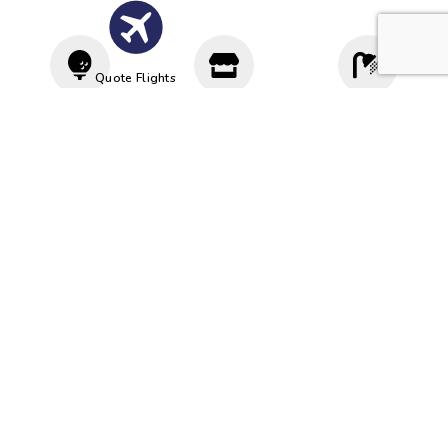
Quote Flights
Driving
Proshop
Cloakroom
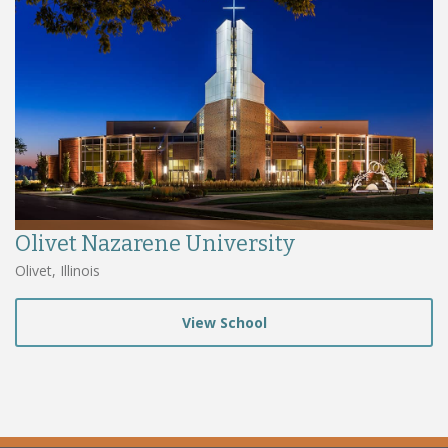
Olivet Nazarene University
Olivet, Illinois
View School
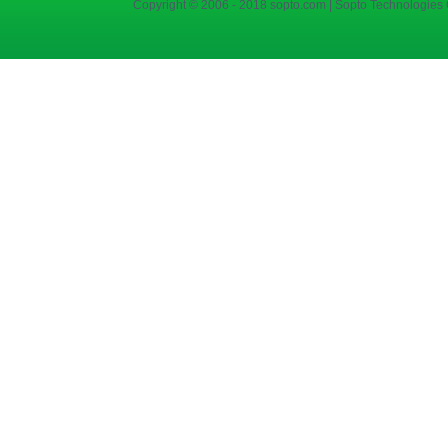
Copyright © 2006 - 2018 sopto.com | Sopto Technologies C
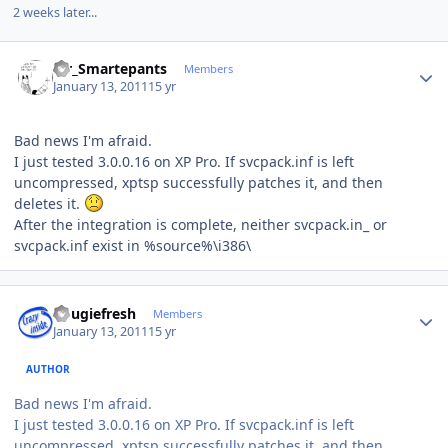
2 weeks later...
Author stats
Mr_Smartepants
Members
January 13, 2011
15 yr
Bad news I'm afraid.
I just tested 3.0.0.16 on XP Pro. If svcpack.inf is left
uncompressed, xptsp successfully patches it, and then
deletes it.
After the integration is complete, neither svcpack.in_ or
svcpack.inf exist in %source%\i386\
Author stats
dougiefresh
Members
January 13, 2011
15 yr
AUTHOR
Bad news I'm afraid.
I just tested 3.0.0.16 on XP Pro. If svcpack.inf is left
uncompressed, xptsp successfully patches it, and then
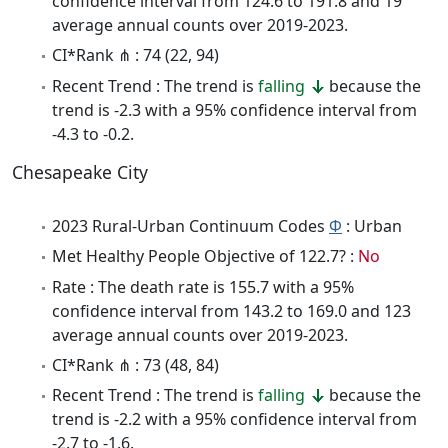
confidence interval from 124.6 to 191.8 and 19
average annual counts over 2019-2023.
CI*Rank ⋔ : 74 (22, 94)
Recent Trend : The trend is
falling
because the
trend is -2.3 with a 95% confidence interval from
-4.3 to -0.2.
Chesapeake City
2023 Rural-Urban Continuum Codes
Φ
: Urban
Met Healthy People Objective of 122.7? :
No
Rate : The death rate is 155.7 with a 95%
confidence interval from 143.2 to 169.0 and 123
average annual counts over 2019-2023.
CI*Rank ⋔ : 73 (48, 84)
Recent Trend : The trend is
falling
because the
trend is -2.2 with a 95% confidence interval from
-2.7 to -1.6.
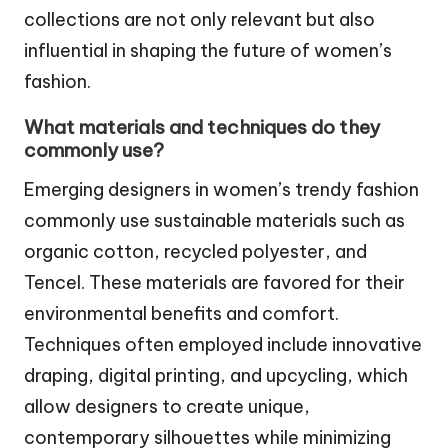
collections are not only relevant but also
influential in shaping the future of women’s
fashion.
What materials and techniques do they
commonly use?
Emerging designers in women’s trendy fashion
commonly use sustainable materials such as
organic cotton, recycled polyester, and
Tencel. These materials are favored for their
environmental benefits and comfort.
Techniques often employed include innovative
draping, digital printing, and upcycling, which
allow designers to create unique,
contemporary silhouettes while minimizing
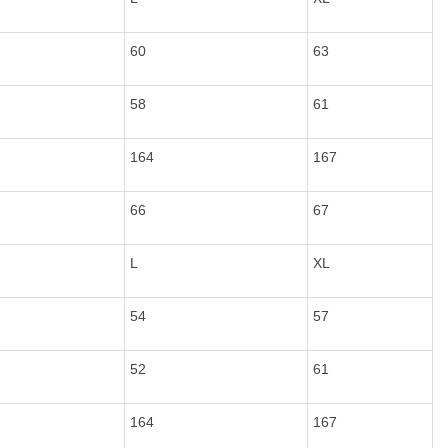
60
63
58
61
164
167
66
67
L
XL
54
57
52
61
164
167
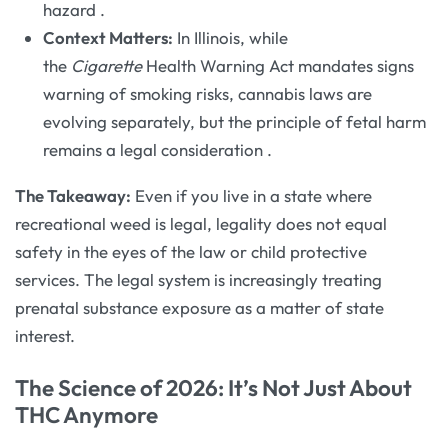
hazard
.
Context Matters:
In Illinois, while
the
Cigarette
Health Warning Act mandates signs
warning of smoking risks, cannabis laws are
evolving separately, but the principle of fetal harm
remains a legal consideration
.
The Takeaway:
Even if you live in a state where
recreational weed is legal, legality does not equal
safety in the eyes of the law or child protective
services. The legal system is increasingly treating
prenatal substance exposure as a matter of state
interest.
The Science of 2026: It’s Not Just About
THC Anymore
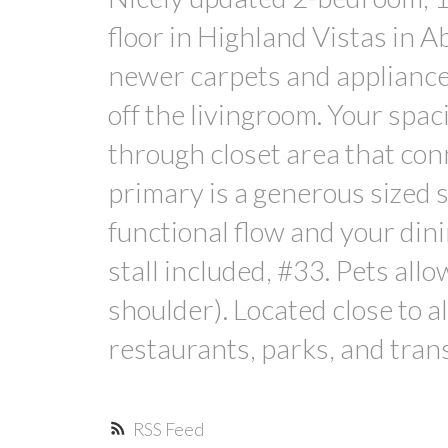
floor in Highland Vistas in A
newer carpets and appliances,
off the livingroom. Your spa
through closet area that con
primary is a generous sized 
functional flow and your din
stall included, #33. Pets all
shoulder). Located close to a
restaurants, parks, and trans
RSS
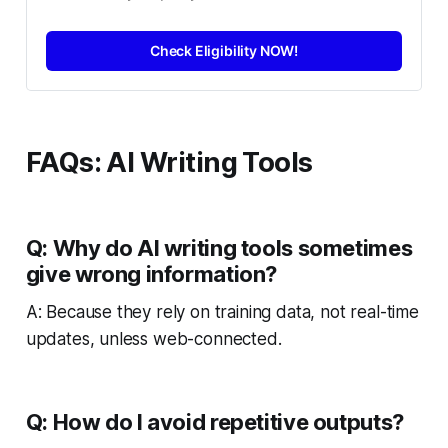
Check Eligibility NOW!
FAQs: AI Writing Tools
Q: Why do AI writing tools sometimes
give wrong information?
A: Because they rely on training data, not real-time
updates, unless web-connected.
Q: How do I avoid repetitive outputs?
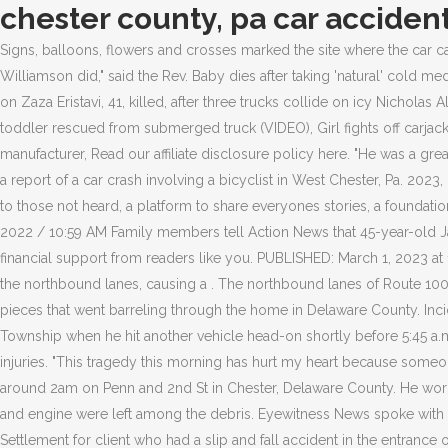
chester county, pa car acciden
Signs, balloons, flowers and crosses marked the site where the car came to a rest. Police say two vehicles were involved in the accident and multiple people were taken to the. And that's what Lt. Sean Williamson did," said the Rev. Baby dies after taking 'natural' cold medicine, Seattle Patricia Douglass, 52, dead in 2-vehicle crash at 206th Street and Mach Kuel, 39, killed in car crash on Interstate 35 in Faribault on Zaza Eristavi, 41, killed, after three trucks collide on icy Nicholas Allen Mauldin, 32, and Jurelle B. Thorpe, 21, killed, and Minnesota man with valid driver's license arrested for 28th DWI, Texas Tornado: Infant, toddler rescued from submerged truck (VIDEO), Girl fights off carjacker attempting to kidnap her and sister in Williamsburg, Virginia, Baby dies after taking 'natural' cold medicine, Seattle mother sues manufacturer, Read our affiliate disclosure policy here. "He was a great guy," Rock Stewart, a family friend, said. No word on injuries. Sunday morning at 10:16 a.m. the West Goshen Police Department received a report of a car crash involving a bicyclist in West Chester, Pa. 2023, Hearst Television Inc. on behalf of WGAL-TV. All suspects are presumed innocent until proven guilty in a court of law. WHYY offers a voice to those not heard, a platform to share everyones stories, a foundation to empower early and lifelong learners and a trusted space for unbiased news. There is a ramp restriction. Please give today. October 2, 2022 / 10:59 AM Family members tell Action News that 45-year-old Jarue Stewart died driving back from a comedy show around 2 a.m. when the crash occurred. chlr As a nonprofit organization, we rely on financial support from readers like you. PUBLISHED: March 1, 2023 at 11:38 a.m. | UPDATED: March 2, 2023 at 8:31 a.m. A tractor-trailer traveling south on Route 33 in Monroe County crossed the median into the northbound lanes, causing a . The northbound lanes of Route 100 were closed between North Ship Road and Shoen Road as authorities investigated the accident. The video shows images of a car in pieces that went barreling through the home in Delaware County. Incident Type: Incident Location: Municipality: The 24-year-old man was driving south in the northbound lanes of Route 1 in East Nottingham Township when he hit another vehicle head-on shortly before 5:45 a.m., troopers said. The cause of this crash remains under investigation. One motorist was taken to a nearby hospital with non-life-threatening injuries. "This tragedy this morning has hurt my heart because someone lost a child, in fact two lives were taken, we need something done," said Lavada Driggins. Officials say a car crashed into this home around 2am on Penn and 2nd St in Chester, Delaware County. He worked. Together we can reach 100% of WHYYs fiscal year goal. The driver who was. The impact of the crash was so severe, parts of the car and engine were left among the debris. Eyewitness News spoke with another person who knew the alleged victim. Getting appropriate medical treatment is just one aspect of healing. $175,000 - Confidential Settlement for client who had a slip and fall accident in the entrance of a local grocery store due to the store's failure to properly mop and dry the entranceway. CHESTER, Pa. (CBS) -- Two people died after a car crashed into a house in Chester and sparked a fire early Friday morning. $190,000 - Settlement in a Chester County, Pennsylvania car accident where our client was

====

Reproduce, word for word, only the lines in the records above from the line with "confidence interval from 143.2" through the line with "commonly use?", including both ends; omit the pictures.

confidence interval from 143.2 to 169.0 and 123
average annual counts over 2019-2023.
CI*Rank ⋔ : 73 (48, 84)
Recent Trend : The trend is
falling
because the
trend is -2.2 with a 95% confidence interval from
-2.7 to -1.6.
collections are not only relevant but also
influential in shaping the future of women’s
fashion.
What materials and techniques do they
commonly use?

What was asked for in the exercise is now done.